The international ratings agency said on Thursday Saudi Aramco will take a 50% stake in selected ventures and assets of Petronas (A-/Stable) Malaysian downstream project.
While the investment is likely to reduce Petronas' capex burden, there will be no immediate effect on its ratings, which remain constrained by the sovereign rating (A-/Stable), it said.
Petronas is fully owned by Malaysia and the government exerts significant influence over its operating and financial policies.
“The transaction, if completed, will help reduce Petronas' committed capex requirements at a time when the company's operating cash flow generation has been pressured by weak oil prices.
“Fitch expected investment in the US$16bil Refinery and Petrochemical Integrated Development (RAPID) project to represent a sharply rising portion of Petronas' capex through to 2019,” it said.
The project consists of a refinery with a capacity of 300,000 barrels of oil equivalent a day, a naphtha cracker plant and other petrochemical facilities with a combined production capacity of 3 million tonnes a year of ethylene, propylene and olefin products.
The commissioning of the refinery is targeted for early 2019, with the associated petrochemical plants phased in over time.

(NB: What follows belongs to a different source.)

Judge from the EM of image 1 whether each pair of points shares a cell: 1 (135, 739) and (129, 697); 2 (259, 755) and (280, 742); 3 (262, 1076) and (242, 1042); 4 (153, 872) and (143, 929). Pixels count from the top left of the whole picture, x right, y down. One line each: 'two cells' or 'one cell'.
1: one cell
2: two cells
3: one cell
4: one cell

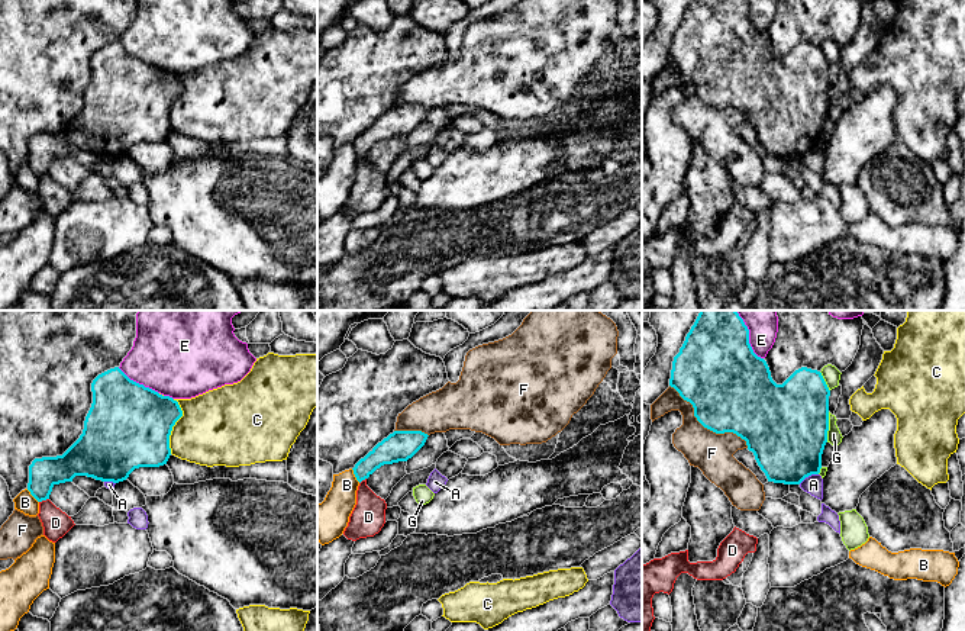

Other facilities associated with the RAPID project, covering electrical and water supplies as well as a liquefied natural gas import terminal and a regasification terminal, will require additional capex of US$11bil.
In addition to its 50% stake, Saudi Aramco, the national oil company of Saudi Arabia (AA-/Negative), will also supply up to 70% of the refinery's crude feedstock requirements, while natural gas, power and utilities will be supplied by Petronas.
Once completed, RAPID will increase Petronas' refining and petrochemical capacity by around 50%, as well as broaden the company's product range, notably in specialty chemicals.
Petronas, which continues to maintain a strong standalone credit profile of 'AA-', had already announced measures in 2016 to preserve cash flow.
These included cuts in planned capex and operating expenditure through to 2020 of RM50bil and a lower dividend of RM13bil in 2017 (2016: RM16bil, 2015: RM26bil).
The company's financial flexibility remains strong despite significant medium-term capex and dividend payments and includes a robust net cash position and conservative through-the-cycle leverage and coverage ratios.